## Job 1
In the forum thread on the zeta function below, what do you get when you set y = 0?

## Text shown
What is the relationship of this sum to the Zeta function?

What do you get when you subtract \(\zeta{(1)}-1\) from \(\lim_{x \to \infty} \, \log{(x)}\)?

big big hint... don't look unless you want a spoiler.


What's:

\( \sum_{k=2}^{\infty} \, \frac {\zeta{(k)}}{k} - \frac {1}{k}\)



Further: If the series is convergent for \( \infty> x > y >0 \) and \(0 < x < y <= x +1 < \infty \), what other function is the sum related to?
 
Given the following Taylor series for log (I refer to natural log, or ln, as log).

\(\log{(\frac{x}{y})} = \log{(x)}-\log{(y)} = \sum_{n=1}^\infty \, {(\frac {x-y}{x})}^n \,\, \times \, n^{-1}\)

What is the relationship of this sum to the Zeta function?
If you set y = 0, you get ζ(1), which is infinite.

What do you get when you subtract \(\zeta{(1)}-1\) from \(\lim_{x \to \infty} \, \log{(x)}\)?
That's infinity - infinity, and that's dependent on how you take the limit to infinity for each operand.

## Entries provided

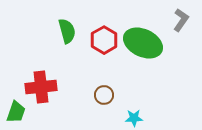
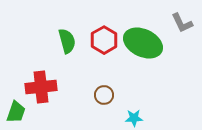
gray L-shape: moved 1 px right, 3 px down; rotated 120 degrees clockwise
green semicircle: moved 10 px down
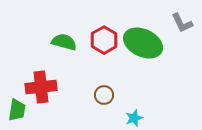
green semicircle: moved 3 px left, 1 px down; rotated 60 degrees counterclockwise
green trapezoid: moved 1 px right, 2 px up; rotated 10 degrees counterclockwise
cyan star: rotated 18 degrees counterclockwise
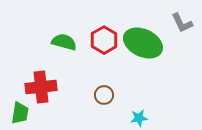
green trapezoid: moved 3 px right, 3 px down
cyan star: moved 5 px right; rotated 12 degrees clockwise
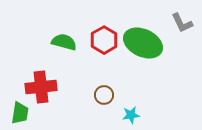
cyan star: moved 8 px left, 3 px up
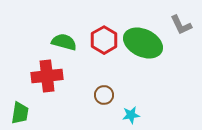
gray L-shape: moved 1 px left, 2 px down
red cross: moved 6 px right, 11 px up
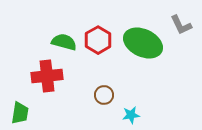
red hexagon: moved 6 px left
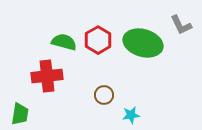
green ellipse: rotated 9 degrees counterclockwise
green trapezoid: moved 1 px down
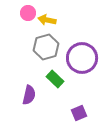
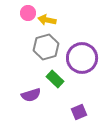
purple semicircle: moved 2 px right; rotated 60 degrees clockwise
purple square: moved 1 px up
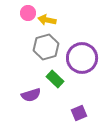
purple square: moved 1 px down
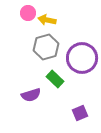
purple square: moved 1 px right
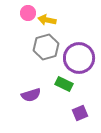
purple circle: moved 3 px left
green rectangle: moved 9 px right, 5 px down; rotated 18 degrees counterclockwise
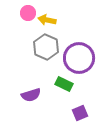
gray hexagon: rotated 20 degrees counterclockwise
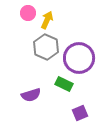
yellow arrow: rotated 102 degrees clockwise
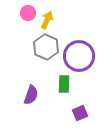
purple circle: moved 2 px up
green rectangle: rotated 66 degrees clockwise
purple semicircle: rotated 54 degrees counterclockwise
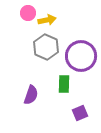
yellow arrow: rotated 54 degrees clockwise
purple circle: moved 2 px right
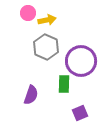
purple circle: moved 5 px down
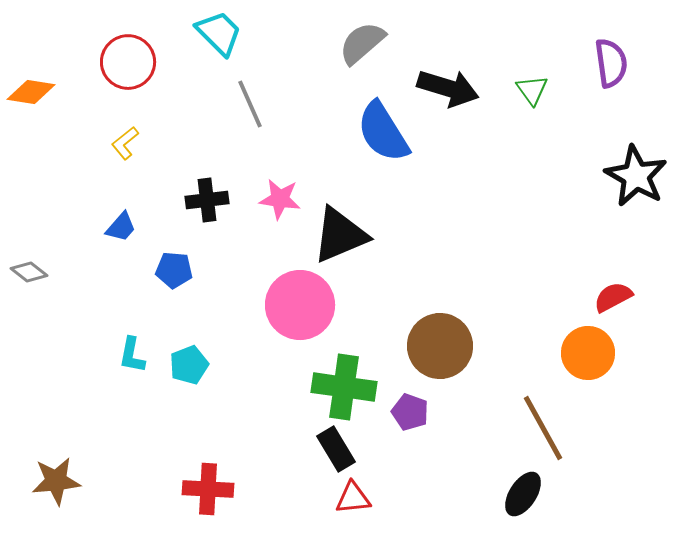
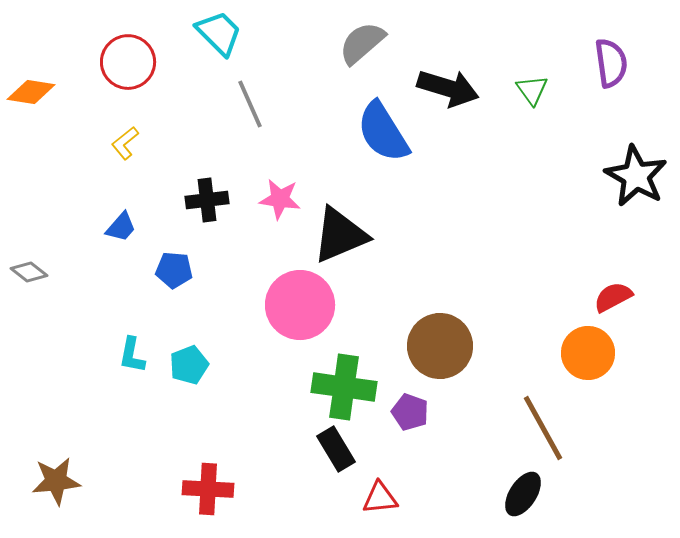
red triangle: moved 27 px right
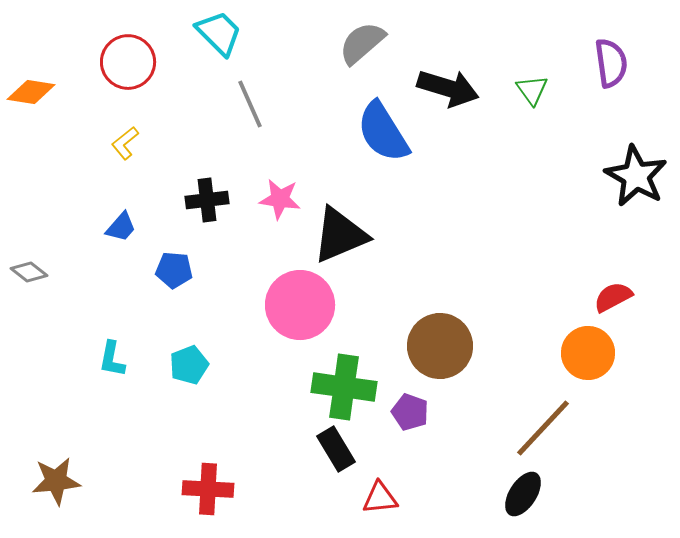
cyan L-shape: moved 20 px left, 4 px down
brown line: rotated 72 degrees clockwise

## Job 2
Print everything in the rows above from the line containing "purple square: moved 1 px down" down to the line containing "yellow arrow: rotated 102 degrees clockwise", and leave the pictures out.

## Reply 1
You get ζ(1), which is infinite.

## Reply 2
purple square: moved 1 px down
purple square: moved 1 px right
purple circle: moved 3 px left
green rectangle: moved 9 px right, 5 px down; rotated 18 degrees counterclockwise
gray hexagon: rotated 20 degrees counterclockwise
yellow arrow: rotated 102 degrees clockwise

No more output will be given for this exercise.